The Spirits Industry Competitiveness Plan, which was prepared by research firm Mandala and commissioned by the Australian Distillers Association and Diageo Australia, revealed that policy and regulatory barriers are ‘thwarting the potential’ of the country’s spirits industry.

Twice a year, the excise tax on spirits in Australia automatically increases in line with the consumer price index (CPI). On 1 February 2024, it rose to AU$101.85 per litre of alcohol, up from AU$100.05 in the previous six months. The country pays the third-highest spirits tax in the world.

The Australian Distillers Association recently called for duty to be frozen for two years.

Australia’s spirits industry currently supports 5,700 jobs in manufacturing, with almost half of the country’s 701 distillers located in regional areas. The spirits sector attracts 631,000 people every year, with distillery visits now the fastest-growing tourist activity for domestic visitors in Australia.

The report noted that the industry continues to grow with 88% of all distillers having fewer than 20 employees, while more than half of distilleries are less than five years old.

It also found that the average size of distilleries has declined, and many are unable to scale as it’s either ‘too challenging or not worthwhile’ with the high excise tax cited as the main reason.

Australian Distillers Association chief executive Paul McLeay said: “This report proves what distillers right around this country already know: Australia’s spirits tax has significant implications for the competitiveness of the spirits industry and the ability for distilleries to scale and attract investment.”

By taking steps such as freezing twice-yearly tax increases on spirits and establishing a Spirits Australia body to support the sector’s growth, the nation’s spirits could go from being a AU$210m (US$137m) export market in 2022 to a AU$1bn export market by 2035, the report said.

This would create an additional AU$111m (US$72.5m) in direct economic contribution and support almost 878 new full-time jobs.

Dan Hamilton, managing director of Diageo Australia, which owns Bundaberg rum, noted that the country’s spirits sector has “enormous promise”.

Diageo acquired Mr Black coffee liqueur in September 2022 and backed Australian whisky Starward through its Distill Ventures arm in 2015.

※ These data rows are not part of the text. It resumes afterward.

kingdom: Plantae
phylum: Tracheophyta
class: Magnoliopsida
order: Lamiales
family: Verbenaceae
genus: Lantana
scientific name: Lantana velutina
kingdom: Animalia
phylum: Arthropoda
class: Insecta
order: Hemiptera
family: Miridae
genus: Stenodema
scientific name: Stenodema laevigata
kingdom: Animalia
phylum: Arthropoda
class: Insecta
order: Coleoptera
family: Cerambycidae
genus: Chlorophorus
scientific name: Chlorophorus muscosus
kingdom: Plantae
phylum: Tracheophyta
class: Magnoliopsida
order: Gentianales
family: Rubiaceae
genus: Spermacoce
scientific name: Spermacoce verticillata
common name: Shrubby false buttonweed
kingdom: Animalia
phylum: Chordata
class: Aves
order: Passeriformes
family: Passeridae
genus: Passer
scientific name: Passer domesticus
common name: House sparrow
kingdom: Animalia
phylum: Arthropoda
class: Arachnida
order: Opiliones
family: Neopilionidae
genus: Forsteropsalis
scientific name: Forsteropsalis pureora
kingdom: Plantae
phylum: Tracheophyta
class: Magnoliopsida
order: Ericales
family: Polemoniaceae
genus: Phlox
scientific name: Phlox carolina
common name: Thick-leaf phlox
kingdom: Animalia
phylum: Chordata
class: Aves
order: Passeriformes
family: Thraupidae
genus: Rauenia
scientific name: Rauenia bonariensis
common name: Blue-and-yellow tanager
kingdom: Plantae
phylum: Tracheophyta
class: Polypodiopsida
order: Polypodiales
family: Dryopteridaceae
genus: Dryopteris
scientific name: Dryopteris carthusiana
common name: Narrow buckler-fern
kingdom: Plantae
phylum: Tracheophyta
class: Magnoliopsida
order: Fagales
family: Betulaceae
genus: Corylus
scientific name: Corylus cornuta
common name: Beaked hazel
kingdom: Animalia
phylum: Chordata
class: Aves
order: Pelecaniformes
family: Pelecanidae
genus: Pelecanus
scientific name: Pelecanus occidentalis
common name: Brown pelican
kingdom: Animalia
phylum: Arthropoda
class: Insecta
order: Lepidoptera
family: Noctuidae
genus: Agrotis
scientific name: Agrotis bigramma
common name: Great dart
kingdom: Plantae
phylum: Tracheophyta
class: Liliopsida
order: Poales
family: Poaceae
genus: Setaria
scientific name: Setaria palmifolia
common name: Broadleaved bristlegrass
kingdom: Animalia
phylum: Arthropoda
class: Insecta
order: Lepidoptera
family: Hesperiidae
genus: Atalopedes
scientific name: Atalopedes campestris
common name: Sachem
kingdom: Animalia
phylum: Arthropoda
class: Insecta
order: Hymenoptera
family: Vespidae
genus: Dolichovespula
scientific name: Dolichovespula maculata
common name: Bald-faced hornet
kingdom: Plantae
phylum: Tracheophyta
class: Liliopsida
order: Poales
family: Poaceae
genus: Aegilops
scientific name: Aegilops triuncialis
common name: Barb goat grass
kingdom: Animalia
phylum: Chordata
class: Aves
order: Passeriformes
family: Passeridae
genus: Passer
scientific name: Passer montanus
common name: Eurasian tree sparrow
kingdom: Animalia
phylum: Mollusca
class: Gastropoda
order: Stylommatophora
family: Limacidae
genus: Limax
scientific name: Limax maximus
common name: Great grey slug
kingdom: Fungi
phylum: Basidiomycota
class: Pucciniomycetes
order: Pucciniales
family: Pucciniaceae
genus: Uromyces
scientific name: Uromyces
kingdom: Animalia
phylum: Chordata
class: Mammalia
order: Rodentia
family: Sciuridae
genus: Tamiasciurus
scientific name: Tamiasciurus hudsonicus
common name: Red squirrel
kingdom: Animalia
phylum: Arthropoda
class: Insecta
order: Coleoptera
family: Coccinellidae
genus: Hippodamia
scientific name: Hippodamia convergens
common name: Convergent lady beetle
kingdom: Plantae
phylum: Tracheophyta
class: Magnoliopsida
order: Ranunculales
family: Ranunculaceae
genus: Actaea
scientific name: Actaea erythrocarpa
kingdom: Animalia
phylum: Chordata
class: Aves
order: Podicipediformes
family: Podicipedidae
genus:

Hamilton said: “Diageo has a strong track record in investing in great Australian spirits brands, but this report clearly demonstrates current policy settings are limiting the industry’s growth.

“Our consumers, who are having to pay AU$38 in tax for every one-litre bottle of Bundaberg Rum, know this tax is not sustainable. This report makes it clear that it’s also limiting foreign direct investment, which could drive industry and export growth.

“Having seen first-hand the way Japan cultivated and grew its spirits export industry, I am confident Australia has all the hallmarks of being able to do the same, however, that cannot begin to occur until the government freezes the tax on spirits.”

Australian spirits exports are small compared with the wine sector and global competitors, the economic study noted.

Mandala managing partner Amit Singh said: “Our analysis shows that while Australia is sixth in the world in wine exports, we’re 29th in spirits exports. Even though we perform better than the global average for spirits export potential, we’re significantly behind the global lead pack.

“If Australia exports at its full trade potential, performing as efficiently as the UK, France, Singapore, Ireland and Mexico, we could export AU$1 billion of spirits annually by 2035 at our current rates of growth.”

McLeay also welcomed the government’s recent move to set up a parliamentary inquiry into expanding innovation and value addition in food and beverage production.

“We look forward to lending our expertise to those discussions,” he added.